++++ QUOTED PASSAGE
More data types and classes

Lecture 9

Author
Affiliation

John Zito

Duke University
STA 199 Spring 2026

Published

February 11, 2026

Warm up

While you wait: Participate 📱💻

If you create a factor variable, but you do no explicitly give the levels of your factor an order, what default does R apply?

  • chronological;
  • the order in which the levels first appear in the data frame;
  • alphabetical;
  • no default. it will throw an error.

Scan the QR code or go HERE. Log in with your Duke NetID.

Midterm 1

. . .

It’s two weeks from today!

. . .

I’ll say more next week when I post the study guide.

Project starts next Thursday

  • 15% of your final course grade;
  • Instructor randomly assign teams within lab, taking into account the domain interests (econ, health, sports, etc) you expressed on the “Getting to Know You” survey:
  • Important dates:
    • Thu Feb 19 - how to collaborate with git/github, start proposal;
    • Sun Feb 22 - submit proposal;
    • Thu Feb 26 - work period;
    • Thu Mar 5 - peer review, work period
    • Thu Mar 26 - final presentation;
    • Sun Mar 29 - final submission.
  • You will evaluate your peers throughout, and good collaboration is part of the project grade.
++++++++
++++ DATA
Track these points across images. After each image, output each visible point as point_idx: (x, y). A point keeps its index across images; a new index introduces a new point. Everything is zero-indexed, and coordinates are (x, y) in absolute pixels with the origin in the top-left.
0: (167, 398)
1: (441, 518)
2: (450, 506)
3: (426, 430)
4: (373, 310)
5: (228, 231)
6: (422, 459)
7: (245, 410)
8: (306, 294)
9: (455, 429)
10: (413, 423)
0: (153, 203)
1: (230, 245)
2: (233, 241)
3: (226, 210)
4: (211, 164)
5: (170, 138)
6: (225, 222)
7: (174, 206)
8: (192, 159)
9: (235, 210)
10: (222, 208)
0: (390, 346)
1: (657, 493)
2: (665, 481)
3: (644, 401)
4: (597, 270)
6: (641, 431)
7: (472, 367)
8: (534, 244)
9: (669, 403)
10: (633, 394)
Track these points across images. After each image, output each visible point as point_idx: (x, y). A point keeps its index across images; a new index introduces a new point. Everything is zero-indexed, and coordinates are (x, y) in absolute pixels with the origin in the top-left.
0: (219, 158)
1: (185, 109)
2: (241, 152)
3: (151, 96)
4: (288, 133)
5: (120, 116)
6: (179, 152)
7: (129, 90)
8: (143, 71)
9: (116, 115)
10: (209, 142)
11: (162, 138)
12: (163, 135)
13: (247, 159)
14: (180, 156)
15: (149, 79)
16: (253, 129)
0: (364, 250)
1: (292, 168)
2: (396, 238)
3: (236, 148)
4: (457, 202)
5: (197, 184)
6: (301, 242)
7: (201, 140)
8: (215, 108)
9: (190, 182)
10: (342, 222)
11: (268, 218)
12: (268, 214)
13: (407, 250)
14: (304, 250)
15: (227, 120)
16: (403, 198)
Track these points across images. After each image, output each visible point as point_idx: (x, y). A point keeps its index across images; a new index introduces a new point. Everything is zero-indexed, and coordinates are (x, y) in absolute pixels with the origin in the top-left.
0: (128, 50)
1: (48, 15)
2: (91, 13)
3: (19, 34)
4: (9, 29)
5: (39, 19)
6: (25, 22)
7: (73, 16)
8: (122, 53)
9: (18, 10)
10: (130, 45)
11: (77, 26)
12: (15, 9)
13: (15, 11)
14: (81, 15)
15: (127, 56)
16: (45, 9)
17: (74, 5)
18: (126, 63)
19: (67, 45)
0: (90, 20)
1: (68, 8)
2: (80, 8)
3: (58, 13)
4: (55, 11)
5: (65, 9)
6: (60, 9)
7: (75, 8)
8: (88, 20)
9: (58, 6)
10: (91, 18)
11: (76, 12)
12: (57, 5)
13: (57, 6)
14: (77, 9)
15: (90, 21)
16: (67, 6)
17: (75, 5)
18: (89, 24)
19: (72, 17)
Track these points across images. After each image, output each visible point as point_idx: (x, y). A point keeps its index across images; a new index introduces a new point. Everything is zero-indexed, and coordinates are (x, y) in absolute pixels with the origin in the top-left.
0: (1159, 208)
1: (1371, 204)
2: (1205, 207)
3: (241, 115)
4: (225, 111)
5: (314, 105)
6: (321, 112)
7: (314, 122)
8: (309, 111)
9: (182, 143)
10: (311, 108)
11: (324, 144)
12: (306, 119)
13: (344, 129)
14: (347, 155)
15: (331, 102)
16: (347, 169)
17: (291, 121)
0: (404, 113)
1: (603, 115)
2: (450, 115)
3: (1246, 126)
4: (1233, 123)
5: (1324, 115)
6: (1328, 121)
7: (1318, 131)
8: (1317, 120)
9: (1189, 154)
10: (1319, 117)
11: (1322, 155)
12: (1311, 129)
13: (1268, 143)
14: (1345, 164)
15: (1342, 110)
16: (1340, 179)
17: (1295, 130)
++++++++
▶ **WORK INSTRUCTIONS**: According to the lecture notes, what share of the final course grade does the project count for?

▶ **TASK ANSWER**: 15% of the final course grade.